§ PROBLEM DESCRIPTION: In the listing below, locate the lines that hold "none" and copy them.
──────── RECORDS FOR THIS EXERCISE
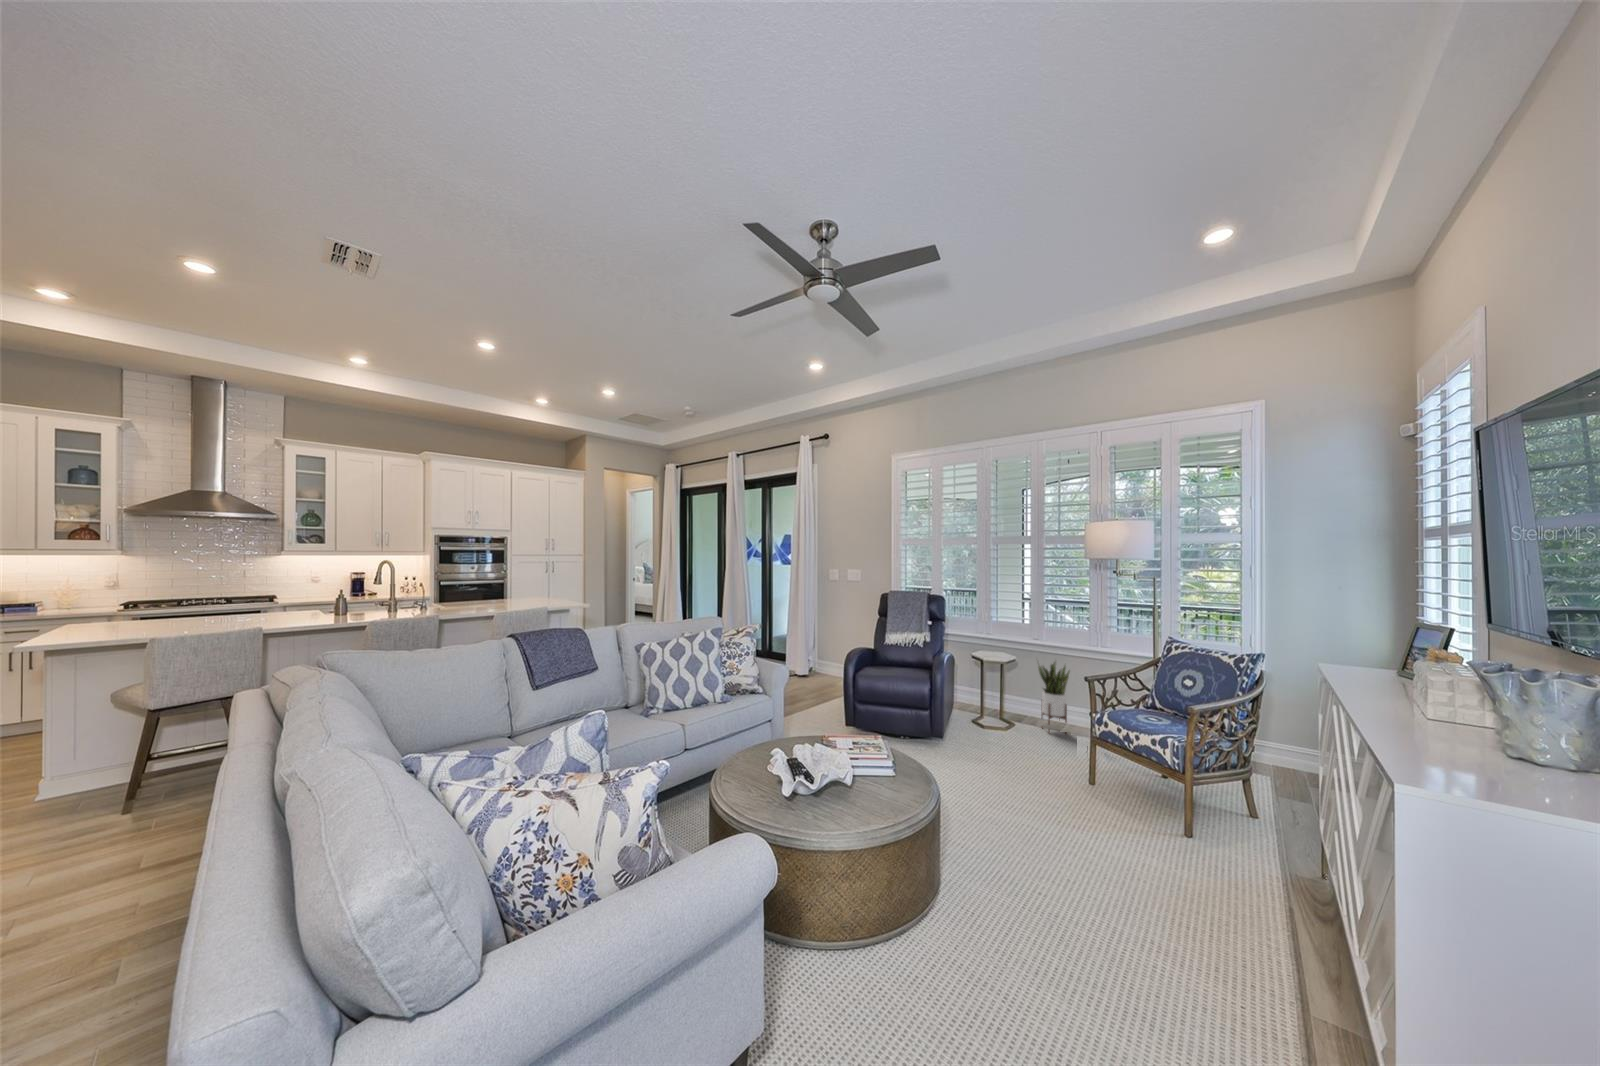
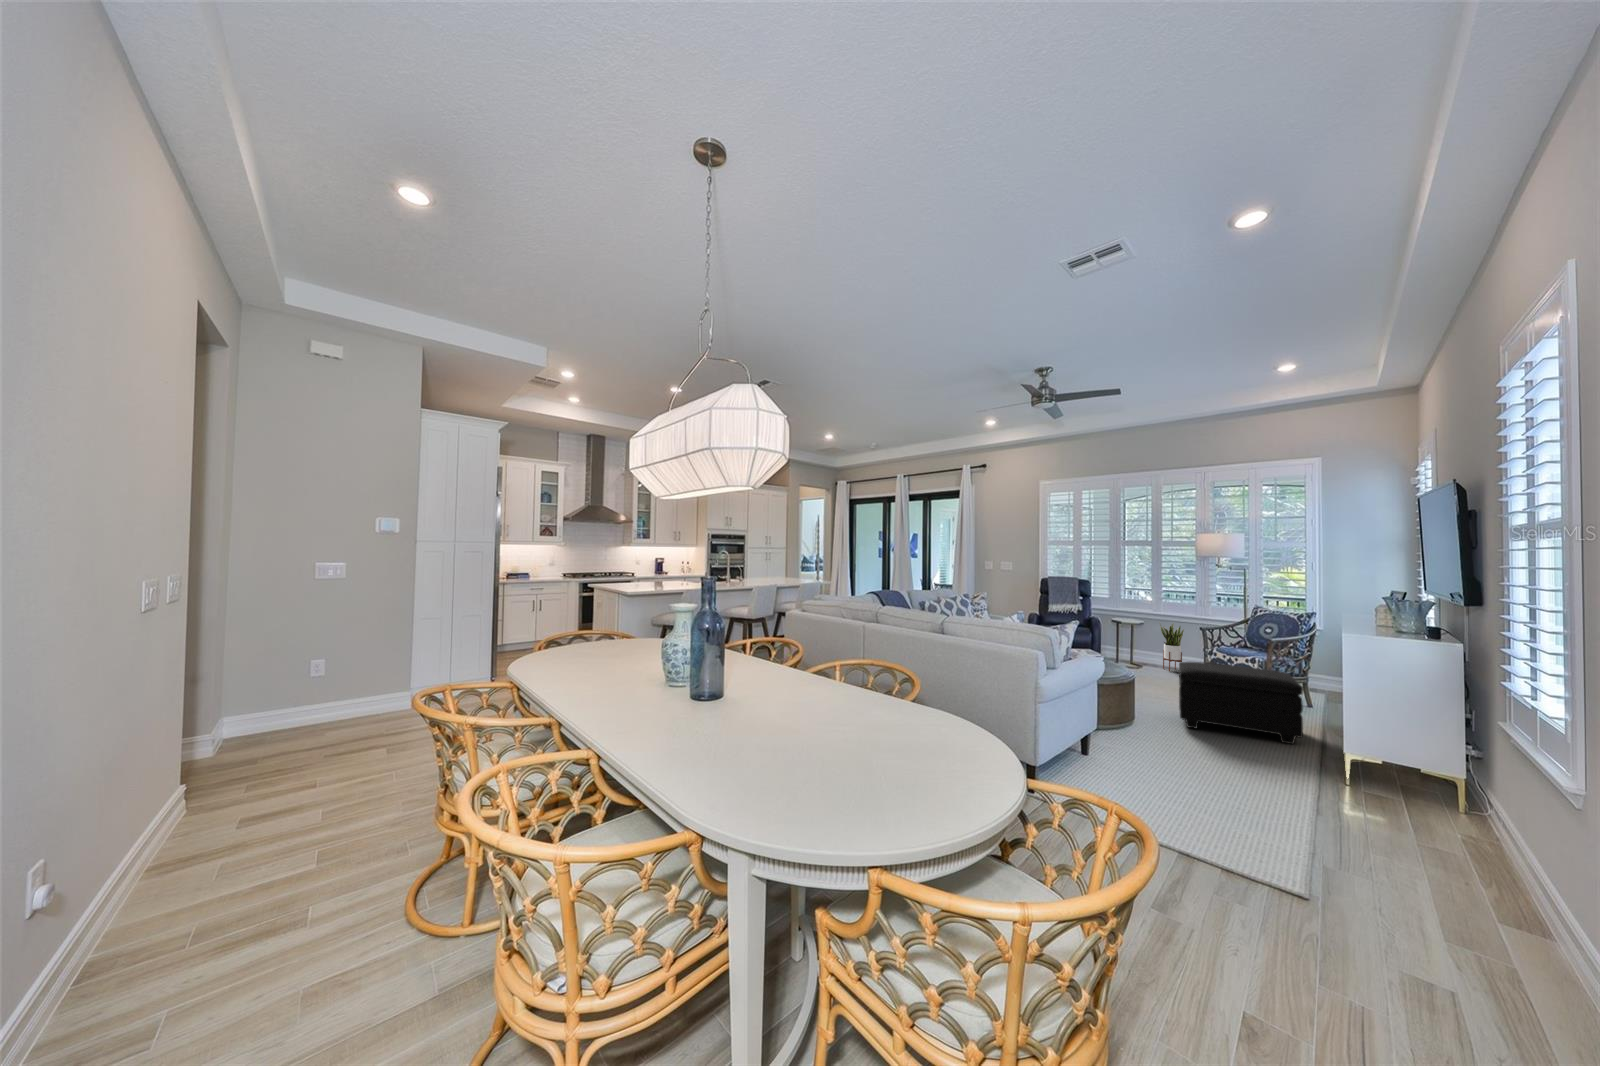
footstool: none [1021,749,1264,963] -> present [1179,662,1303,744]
────────────────
──────── RECORDS FOR THIS EXERCISE
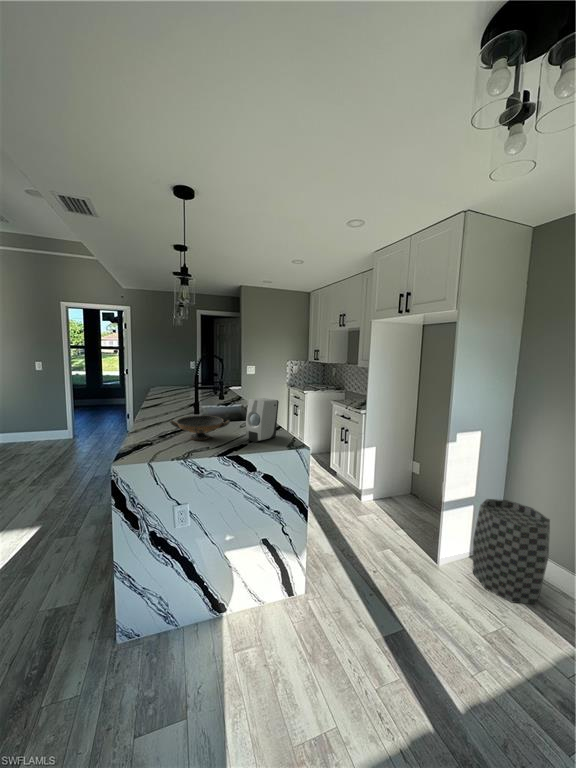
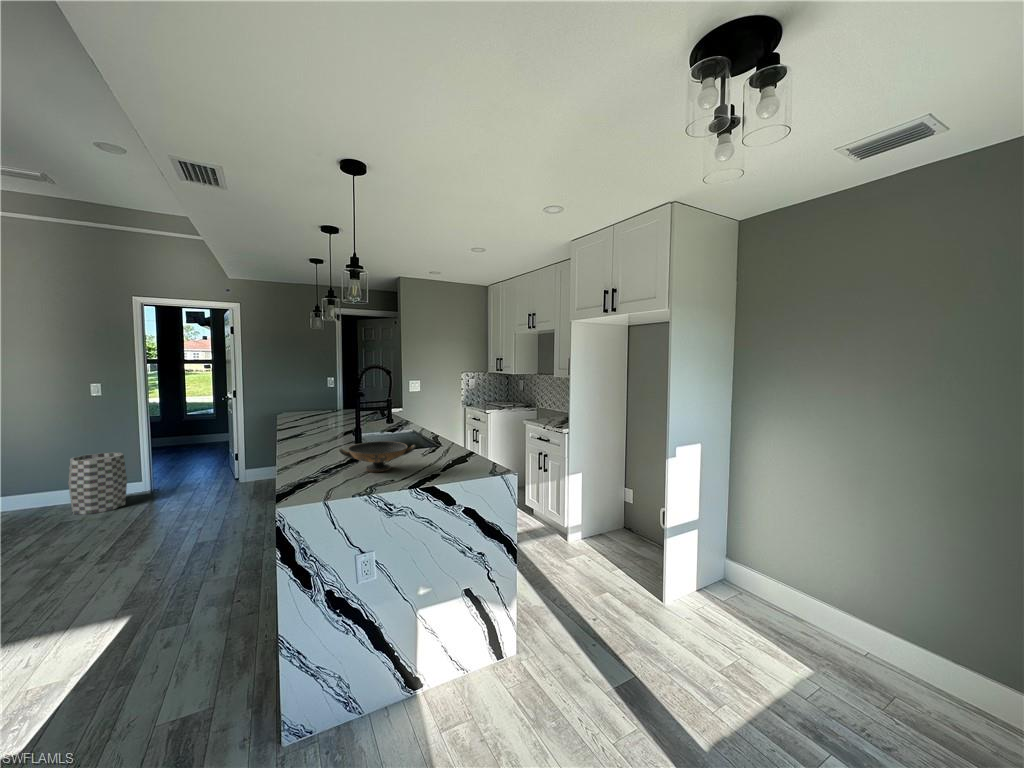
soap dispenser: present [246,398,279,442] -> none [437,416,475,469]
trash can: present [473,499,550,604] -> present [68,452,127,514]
────────────────
──────── RECORDS FOR THIS EXERCISE
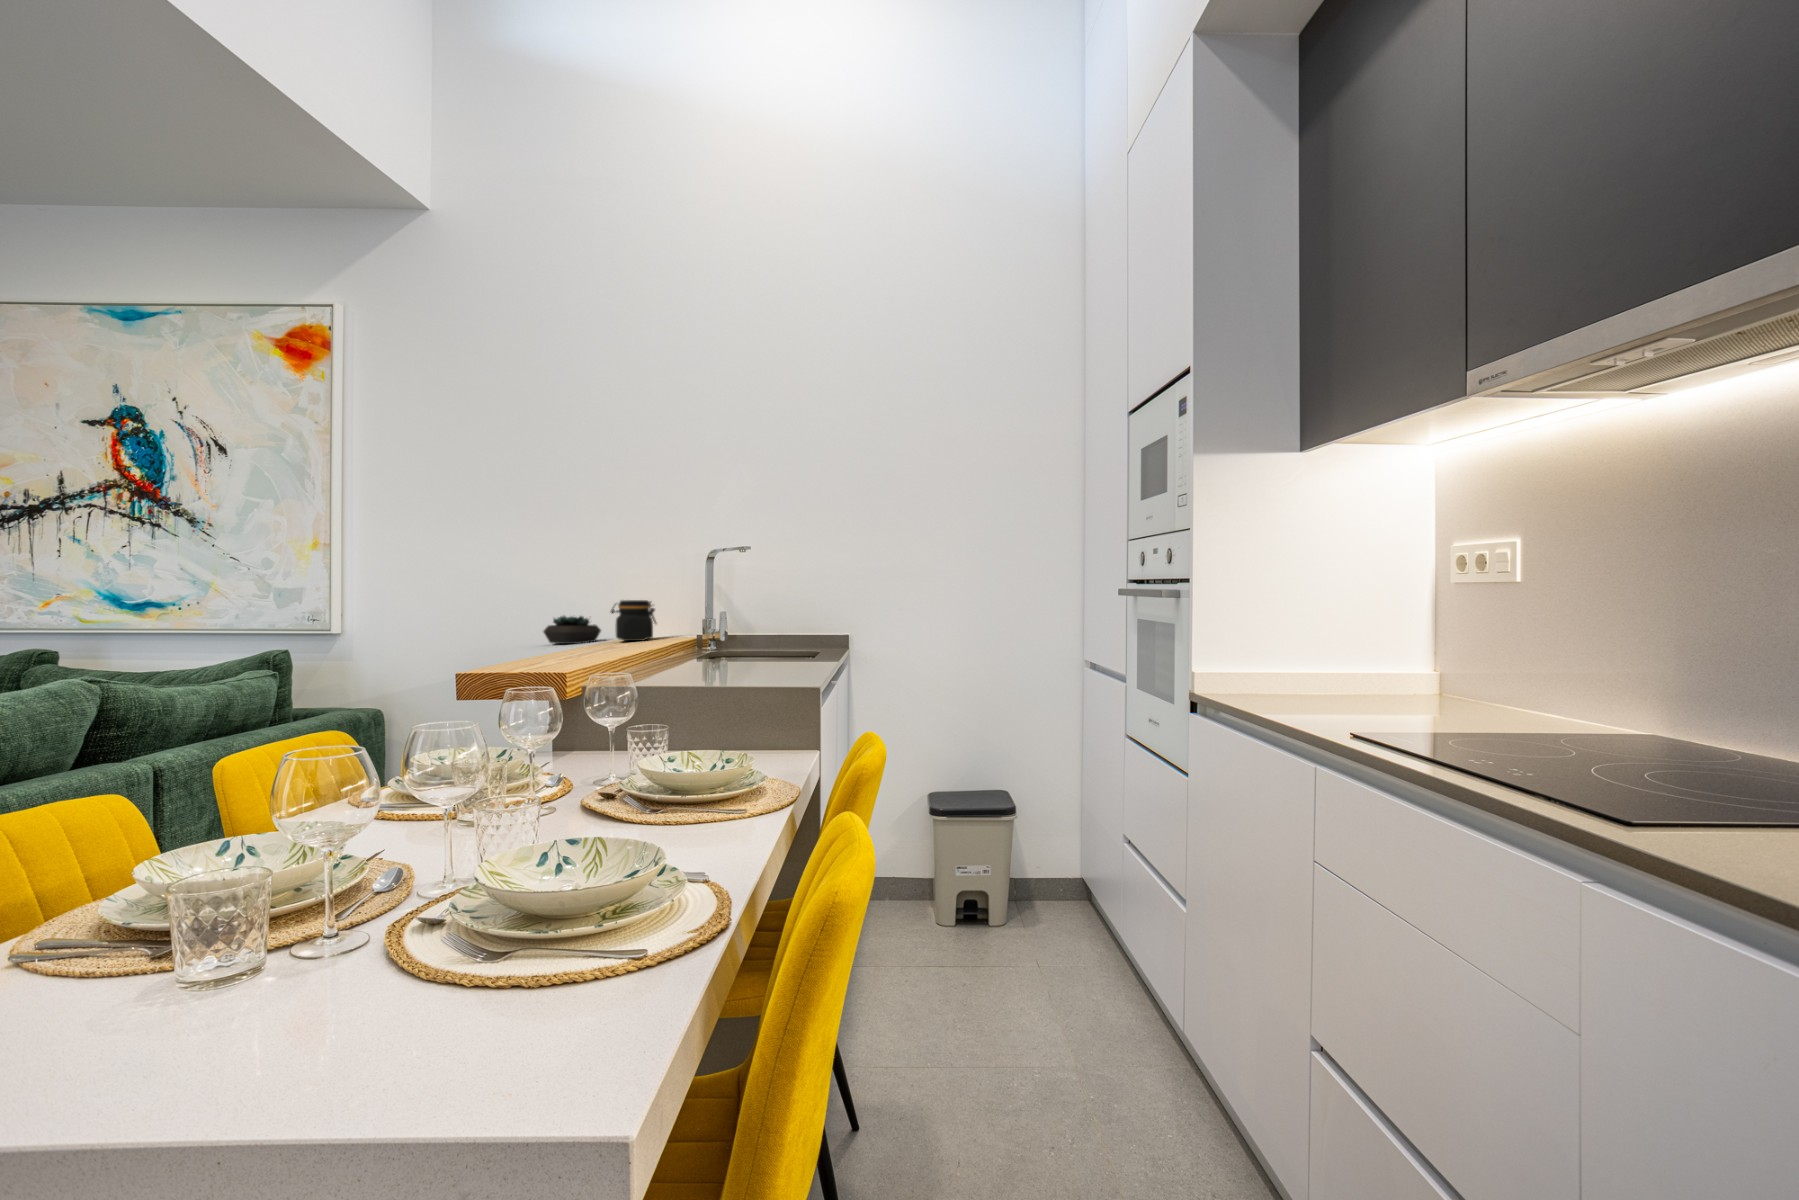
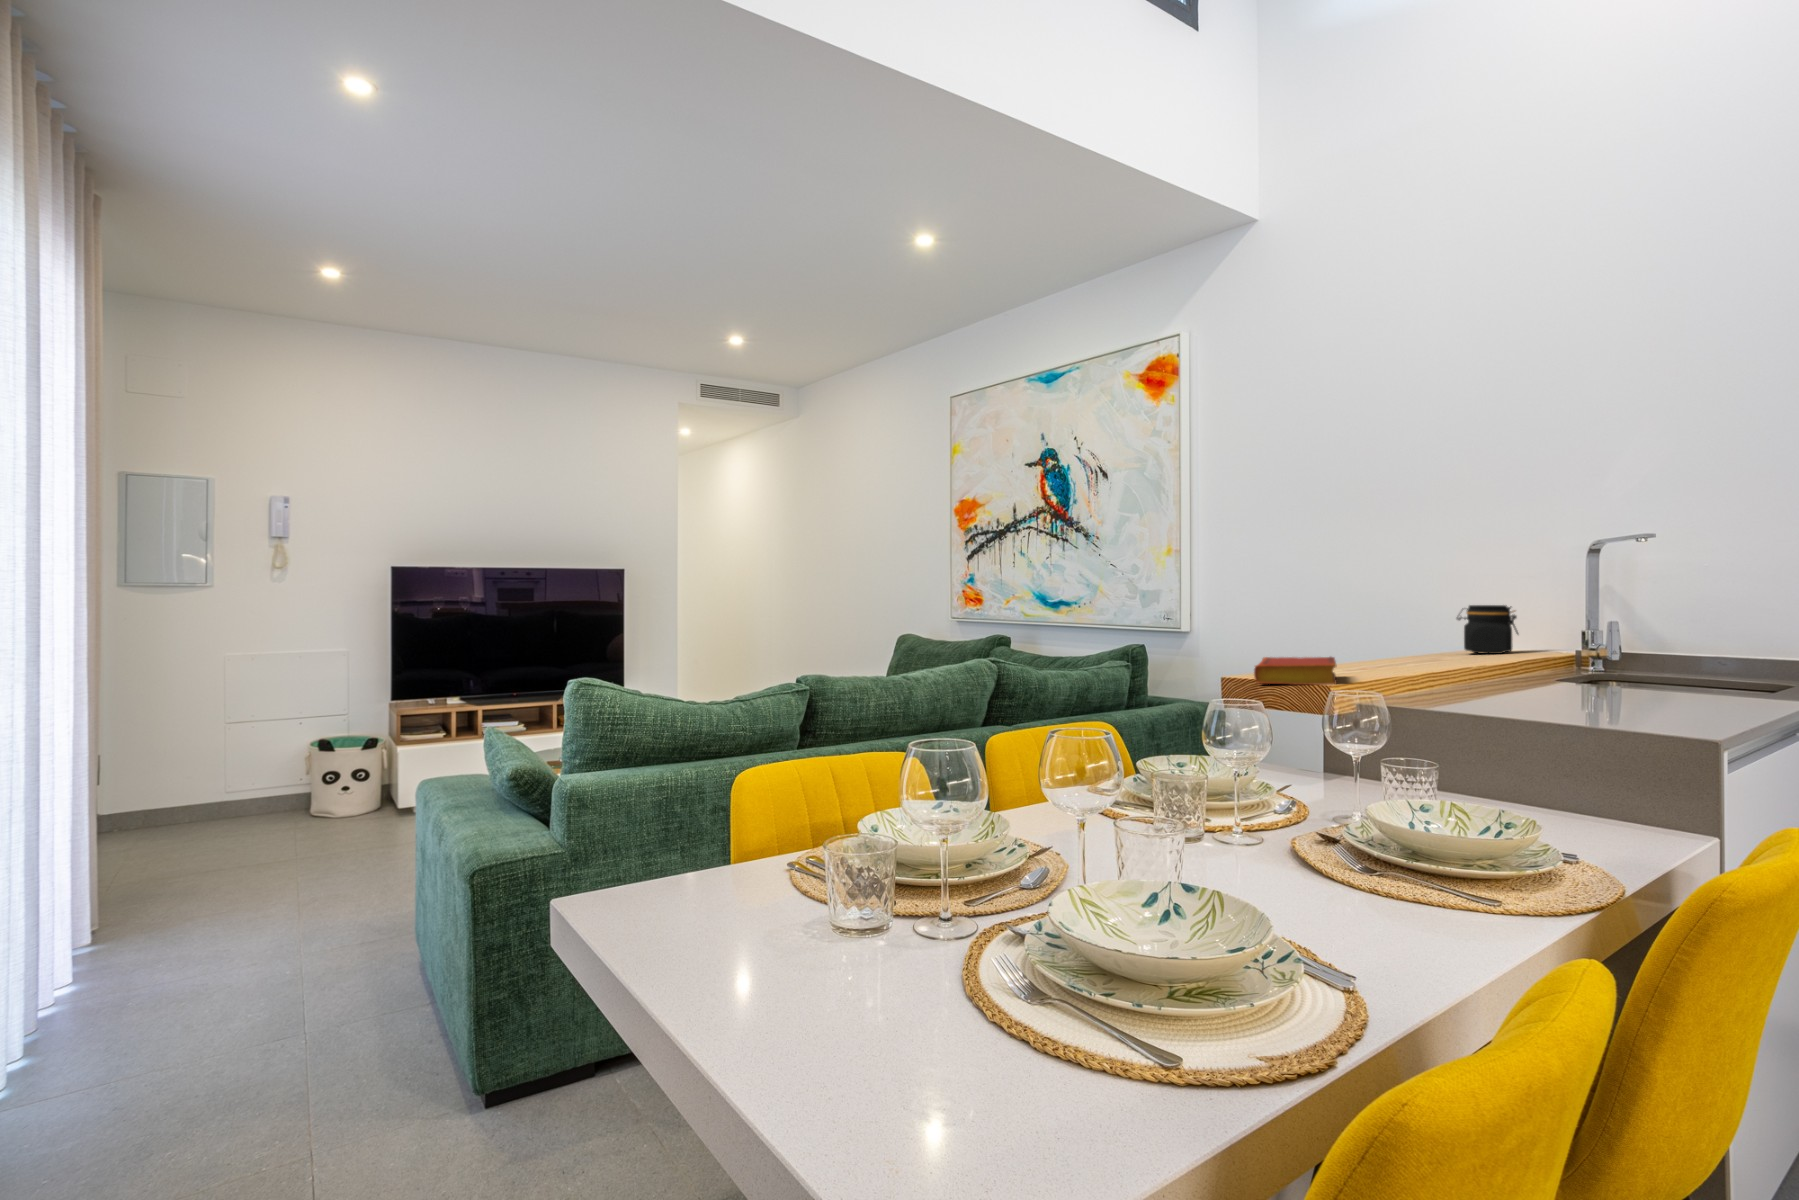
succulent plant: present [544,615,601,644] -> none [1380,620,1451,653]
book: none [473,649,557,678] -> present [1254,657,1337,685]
────────────────
§ SOLUTION FOR THIS PROBLEM:
footstool: none [1021,749,1264,963] -> present [1179,662,1303,744]
soap dispenser: present [246,398,279,442] -> none [437,416,475,469]
succulent plant: present [544,615,601,644] -> none [1380,620,1451,653]
book: none [473,649,557,678] -> present [1254,657,1337,685]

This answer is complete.